Do I have a treat for you today! I recently read about morning glory muffins on a favorite blog of mine, Kath Eats Real Food. I baked a batch this morning and I LOVE them. As I had just finished reading Andie Mitchell’s memoir, It Was Me All Along, the timing was perfect to try out a recipe from her new cookbook, Eating in the Middle. I really identified with Andie’s struggles with food and with her current outlook on food-eating in a balanced way and making each bite count. In that spirit-here’s the recipe!
Preheat your oven to 350 degrees.
2 1/4 cups whole wheat flour
2/3 cup sugar
1 1/2 tsp baking soda
1/2 tsp baking powder
1 tsp cinnamon
3/4 tsp kosher salt
1/2 cup cooking oil
3 large eggs
1 8-oz. can crushed pineapple
3 large carrots, shredded
1/2 cup raisins
1/2 cup unsweetened shredded coconut
First, shred 3 large carrots using a grater
Next, in a large bowl combine the flour, sugar, baking soda, baking powder, cinnamon, and salt and mix well.

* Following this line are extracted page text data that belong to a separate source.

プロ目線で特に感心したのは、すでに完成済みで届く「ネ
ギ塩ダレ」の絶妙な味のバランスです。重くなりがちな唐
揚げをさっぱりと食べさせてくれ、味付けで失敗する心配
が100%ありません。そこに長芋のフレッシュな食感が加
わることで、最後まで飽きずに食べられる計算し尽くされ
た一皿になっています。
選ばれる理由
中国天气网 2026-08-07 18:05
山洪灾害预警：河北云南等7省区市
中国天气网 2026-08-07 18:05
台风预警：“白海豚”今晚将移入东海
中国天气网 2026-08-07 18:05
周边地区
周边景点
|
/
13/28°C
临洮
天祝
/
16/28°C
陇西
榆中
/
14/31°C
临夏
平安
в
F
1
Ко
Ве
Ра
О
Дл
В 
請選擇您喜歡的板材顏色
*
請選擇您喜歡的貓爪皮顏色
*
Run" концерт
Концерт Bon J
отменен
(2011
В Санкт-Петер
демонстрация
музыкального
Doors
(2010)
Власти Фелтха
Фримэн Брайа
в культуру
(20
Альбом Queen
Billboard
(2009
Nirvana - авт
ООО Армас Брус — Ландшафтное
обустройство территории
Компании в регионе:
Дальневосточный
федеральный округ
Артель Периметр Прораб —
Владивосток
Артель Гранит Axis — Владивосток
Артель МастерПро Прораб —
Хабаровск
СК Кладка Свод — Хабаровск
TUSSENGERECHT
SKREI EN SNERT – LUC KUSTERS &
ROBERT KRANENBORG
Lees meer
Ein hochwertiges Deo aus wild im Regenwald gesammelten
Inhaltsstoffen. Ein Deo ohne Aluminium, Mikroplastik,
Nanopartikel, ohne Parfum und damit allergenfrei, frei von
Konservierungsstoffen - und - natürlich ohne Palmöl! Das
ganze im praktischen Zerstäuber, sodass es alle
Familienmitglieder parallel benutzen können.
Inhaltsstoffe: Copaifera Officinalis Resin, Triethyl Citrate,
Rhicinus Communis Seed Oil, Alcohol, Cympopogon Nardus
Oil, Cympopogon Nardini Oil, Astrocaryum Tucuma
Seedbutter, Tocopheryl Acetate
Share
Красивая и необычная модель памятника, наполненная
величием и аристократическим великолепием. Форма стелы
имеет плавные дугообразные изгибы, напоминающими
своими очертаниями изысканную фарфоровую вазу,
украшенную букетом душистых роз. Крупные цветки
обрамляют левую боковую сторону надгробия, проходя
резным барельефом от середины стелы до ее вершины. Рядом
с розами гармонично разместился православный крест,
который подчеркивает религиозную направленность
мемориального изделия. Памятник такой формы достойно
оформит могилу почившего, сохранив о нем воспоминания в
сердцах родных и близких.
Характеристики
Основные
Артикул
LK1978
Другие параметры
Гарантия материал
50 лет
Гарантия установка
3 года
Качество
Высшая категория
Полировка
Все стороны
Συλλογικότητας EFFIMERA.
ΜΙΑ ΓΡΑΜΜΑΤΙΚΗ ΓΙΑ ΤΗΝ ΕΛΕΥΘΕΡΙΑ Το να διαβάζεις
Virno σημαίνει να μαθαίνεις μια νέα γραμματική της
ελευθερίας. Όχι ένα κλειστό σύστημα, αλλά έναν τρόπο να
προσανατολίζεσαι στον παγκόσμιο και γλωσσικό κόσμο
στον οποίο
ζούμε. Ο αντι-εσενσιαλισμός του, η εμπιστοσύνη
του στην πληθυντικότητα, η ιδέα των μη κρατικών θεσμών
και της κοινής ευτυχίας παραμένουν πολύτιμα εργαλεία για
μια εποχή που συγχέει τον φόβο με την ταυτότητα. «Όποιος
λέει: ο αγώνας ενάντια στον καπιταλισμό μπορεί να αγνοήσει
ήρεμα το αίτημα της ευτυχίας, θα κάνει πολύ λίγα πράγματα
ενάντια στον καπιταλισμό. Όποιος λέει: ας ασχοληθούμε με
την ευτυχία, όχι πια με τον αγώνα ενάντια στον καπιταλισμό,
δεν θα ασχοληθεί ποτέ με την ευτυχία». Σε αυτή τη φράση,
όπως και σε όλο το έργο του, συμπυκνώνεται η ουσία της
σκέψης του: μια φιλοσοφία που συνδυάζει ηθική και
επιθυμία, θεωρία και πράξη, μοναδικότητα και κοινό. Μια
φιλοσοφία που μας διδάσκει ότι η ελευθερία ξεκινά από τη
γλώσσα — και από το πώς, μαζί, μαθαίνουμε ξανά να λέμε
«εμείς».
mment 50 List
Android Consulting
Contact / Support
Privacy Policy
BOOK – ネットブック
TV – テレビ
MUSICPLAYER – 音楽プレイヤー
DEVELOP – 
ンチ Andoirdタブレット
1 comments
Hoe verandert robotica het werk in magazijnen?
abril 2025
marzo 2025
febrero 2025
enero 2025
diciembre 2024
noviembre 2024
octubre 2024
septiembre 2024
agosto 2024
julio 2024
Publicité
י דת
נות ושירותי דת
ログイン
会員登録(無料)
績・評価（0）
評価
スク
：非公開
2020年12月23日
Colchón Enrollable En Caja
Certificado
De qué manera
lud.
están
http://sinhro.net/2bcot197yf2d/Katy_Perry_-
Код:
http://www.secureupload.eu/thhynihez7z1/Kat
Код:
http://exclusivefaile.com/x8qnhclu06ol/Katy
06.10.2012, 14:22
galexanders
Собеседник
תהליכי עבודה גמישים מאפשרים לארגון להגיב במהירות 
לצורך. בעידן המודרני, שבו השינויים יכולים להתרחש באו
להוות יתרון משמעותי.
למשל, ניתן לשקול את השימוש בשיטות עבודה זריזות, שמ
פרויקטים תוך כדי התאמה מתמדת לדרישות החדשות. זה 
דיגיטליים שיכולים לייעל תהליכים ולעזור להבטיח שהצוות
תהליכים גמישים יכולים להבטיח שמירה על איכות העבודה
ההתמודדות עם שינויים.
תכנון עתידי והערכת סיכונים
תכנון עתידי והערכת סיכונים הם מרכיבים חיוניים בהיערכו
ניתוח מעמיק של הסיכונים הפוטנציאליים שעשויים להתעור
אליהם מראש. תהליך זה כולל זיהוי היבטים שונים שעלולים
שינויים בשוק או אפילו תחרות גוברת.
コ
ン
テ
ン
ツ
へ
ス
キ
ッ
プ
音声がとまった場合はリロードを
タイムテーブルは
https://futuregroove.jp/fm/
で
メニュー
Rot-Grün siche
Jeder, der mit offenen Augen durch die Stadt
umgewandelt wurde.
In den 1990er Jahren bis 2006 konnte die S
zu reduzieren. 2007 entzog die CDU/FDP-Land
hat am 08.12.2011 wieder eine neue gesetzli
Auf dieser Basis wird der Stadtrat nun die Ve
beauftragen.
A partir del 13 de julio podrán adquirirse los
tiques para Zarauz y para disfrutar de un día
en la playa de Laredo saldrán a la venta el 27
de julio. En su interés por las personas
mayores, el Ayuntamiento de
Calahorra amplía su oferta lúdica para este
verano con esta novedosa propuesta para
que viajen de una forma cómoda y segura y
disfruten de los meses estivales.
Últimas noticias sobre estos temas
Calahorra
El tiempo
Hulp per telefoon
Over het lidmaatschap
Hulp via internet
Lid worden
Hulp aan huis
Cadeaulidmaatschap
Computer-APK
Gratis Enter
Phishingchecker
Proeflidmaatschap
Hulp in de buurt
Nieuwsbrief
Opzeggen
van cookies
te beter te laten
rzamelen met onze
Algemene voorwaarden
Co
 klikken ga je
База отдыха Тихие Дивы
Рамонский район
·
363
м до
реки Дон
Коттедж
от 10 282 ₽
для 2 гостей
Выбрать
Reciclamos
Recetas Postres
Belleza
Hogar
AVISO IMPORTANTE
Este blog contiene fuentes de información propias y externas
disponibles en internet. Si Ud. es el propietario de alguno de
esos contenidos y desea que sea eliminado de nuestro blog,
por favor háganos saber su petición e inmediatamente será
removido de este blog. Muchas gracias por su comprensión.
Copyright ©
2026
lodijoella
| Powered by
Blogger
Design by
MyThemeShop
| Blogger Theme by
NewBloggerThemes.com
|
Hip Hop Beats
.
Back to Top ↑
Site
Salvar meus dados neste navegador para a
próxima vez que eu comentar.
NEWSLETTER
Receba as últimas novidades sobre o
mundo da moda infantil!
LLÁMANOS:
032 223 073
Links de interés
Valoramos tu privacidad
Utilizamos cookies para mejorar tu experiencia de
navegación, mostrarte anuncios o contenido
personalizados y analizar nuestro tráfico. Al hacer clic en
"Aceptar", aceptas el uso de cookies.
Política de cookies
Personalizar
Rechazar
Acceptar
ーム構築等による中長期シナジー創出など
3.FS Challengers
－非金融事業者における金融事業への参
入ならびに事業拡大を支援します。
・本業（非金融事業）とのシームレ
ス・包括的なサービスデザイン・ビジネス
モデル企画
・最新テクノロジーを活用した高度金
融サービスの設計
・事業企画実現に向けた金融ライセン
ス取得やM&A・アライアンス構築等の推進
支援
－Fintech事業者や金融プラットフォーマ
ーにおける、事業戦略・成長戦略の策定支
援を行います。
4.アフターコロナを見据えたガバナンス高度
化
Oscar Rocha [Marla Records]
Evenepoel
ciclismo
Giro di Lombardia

Next, in a large bowl, mix the oil, eggs, and pineapple.
Add the dry ingredients to the wet ingredients and mix well.
Add the carrots, raisins, and coconut and fold in with a spatula.
Using a small ice cream scooper, fill the muffin tins 3/4 of the way with batter. Bake at 350 degrees for 20 minutes or until cooked through completely. The finished product is adult and toddler-approved! Have a great weekend!